Perhaps the most critical issue raised by the feasibility analysis is the assumption of underlying demand. The business case seems to have little discussion of demand factors that may be specific to the trans-Tasman aviation market, such as the market's ability to sustain more airlines or the extent to which there is additional unmet demand for air travel. As discussed earlier, anecdotal evidence from Air New Zealand suggests that while the introduction of their low cost Express Class fares for domestic and trans-Tasman routes resulted in an approximate 40% increase in passenger traffic, demand is probably close to saturation point and existing competition on the trans-Tasman route has pushed price close to as low as it can go.

No real link is made between the drivers of demand and the estimated passenger numbers. However, we accept that forecasting demand for a yet to be established airport is exceedingly difficult and subject to many variables that would be difficult to account for. At face value, given the growth of population in the North West and the convenience of Whenuapai to this population base, the recognition that demand is largely determined by price, and the fact that attracting one airline to Whenuapai is likely to require other airlines to compete on the same route, there appears to be a potential to exploit existing and untapped demand.
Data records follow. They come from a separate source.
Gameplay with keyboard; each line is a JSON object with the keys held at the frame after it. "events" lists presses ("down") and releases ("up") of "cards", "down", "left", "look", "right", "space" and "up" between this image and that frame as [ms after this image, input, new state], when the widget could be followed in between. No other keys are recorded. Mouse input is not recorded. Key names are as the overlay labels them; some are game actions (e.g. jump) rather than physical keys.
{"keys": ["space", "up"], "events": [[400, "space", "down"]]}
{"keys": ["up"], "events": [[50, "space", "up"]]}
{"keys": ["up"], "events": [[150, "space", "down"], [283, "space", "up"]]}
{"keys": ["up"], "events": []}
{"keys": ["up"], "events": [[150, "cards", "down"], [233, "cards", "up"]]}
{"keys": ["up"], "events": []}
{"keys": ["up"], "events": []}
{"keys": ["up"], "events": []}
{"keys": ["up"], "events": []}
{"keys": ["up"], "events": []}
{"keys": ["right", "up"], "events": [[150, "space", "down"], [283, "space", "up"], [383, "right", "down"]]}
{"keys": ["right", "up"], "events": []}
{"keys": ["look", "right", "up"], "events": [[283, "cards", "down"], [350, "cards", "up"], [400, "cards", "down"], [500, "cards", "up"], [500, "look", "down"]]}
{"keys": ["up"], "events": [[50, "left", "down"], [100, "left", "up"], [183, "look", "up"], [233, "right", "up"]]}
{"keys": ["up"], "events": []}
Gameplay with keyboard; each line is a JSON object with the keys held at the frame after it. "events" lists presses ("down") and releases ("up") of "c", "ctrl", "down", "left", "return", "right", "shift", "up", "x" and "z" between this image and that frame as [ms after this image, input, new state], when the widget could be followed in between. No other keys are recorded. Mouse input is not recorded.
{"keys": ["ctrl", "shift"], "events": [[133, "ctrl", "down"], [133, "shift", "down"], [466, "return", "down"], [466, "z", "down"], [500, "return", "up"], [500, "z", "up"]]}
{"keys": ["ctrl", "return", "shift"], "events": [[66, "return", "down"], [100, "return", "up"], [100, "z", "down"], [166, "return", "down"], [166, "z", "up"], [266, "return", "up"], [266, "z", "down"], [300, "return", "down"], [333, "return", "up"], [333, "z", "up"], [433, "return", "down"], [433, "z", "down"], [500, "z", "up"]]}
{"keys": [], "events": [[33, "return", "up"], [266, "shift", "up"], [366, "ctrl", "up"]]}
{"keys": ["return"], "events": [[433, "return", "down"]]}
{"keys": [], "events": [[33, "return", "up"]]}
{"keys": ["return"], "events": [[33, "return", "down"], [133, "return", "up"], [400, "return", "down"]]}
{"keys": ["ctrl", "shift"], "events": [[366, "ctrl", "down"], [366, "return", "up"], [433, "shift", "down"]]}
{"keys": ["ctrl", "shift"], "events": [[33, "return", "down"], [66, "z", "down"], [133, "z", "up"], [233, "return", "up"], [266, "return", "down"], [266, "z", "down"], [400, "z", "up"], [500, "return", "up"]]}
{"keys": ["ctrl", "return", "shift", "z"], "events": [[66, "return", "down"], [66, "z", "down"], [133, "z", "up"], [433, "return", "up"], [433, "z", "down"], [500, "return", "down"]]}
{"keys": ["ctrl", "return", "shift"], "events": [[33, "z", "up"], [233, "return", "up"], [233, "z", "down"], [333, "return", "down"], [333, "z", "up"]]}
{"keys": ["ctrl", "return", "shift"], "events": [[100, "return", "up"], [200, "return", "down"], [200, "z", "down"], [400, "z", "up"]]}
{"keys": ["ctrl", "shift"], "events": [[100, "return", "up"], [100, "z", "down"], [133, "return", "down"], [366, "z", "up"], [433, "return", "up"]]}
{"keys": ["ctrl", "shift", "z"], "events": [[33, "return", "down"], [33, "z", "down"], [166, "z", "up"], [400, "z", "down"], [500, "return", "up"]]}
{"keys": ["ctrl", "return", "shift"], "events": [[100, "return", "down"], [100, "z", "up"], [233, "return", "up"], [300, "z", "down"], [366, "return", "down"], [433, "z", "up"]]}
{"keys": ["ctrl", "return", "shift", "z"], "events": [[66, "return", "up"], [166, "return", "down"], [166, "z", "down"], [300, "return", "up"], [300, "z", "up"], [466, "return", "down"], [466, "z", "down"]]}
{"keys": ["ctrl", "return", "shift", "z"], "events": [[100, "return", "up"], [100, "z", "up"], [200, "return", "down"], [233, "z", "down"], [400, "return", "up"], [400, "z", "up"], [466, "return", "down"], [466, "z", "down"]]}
Moreover, given the willingness of Infratil to invest in at least testing the commercial feasibility of an airport at Whenuapai, initially through the RMA process and then through a period of joint use, we do not feel we are in a position to reject the assumptions of the business case.

However, even if demand can be captured or created by Whenuapai, the business case does not seem to account for any potential competition response from AIAL. AIAL have noted in discussions with us that they are already looking at expanding their range of services. This would presumably make it cheaper for budget airlines to operate out of AIAL than more traditional airlines and would directly seek to attract the airlines and passengers that Whenuapai would target.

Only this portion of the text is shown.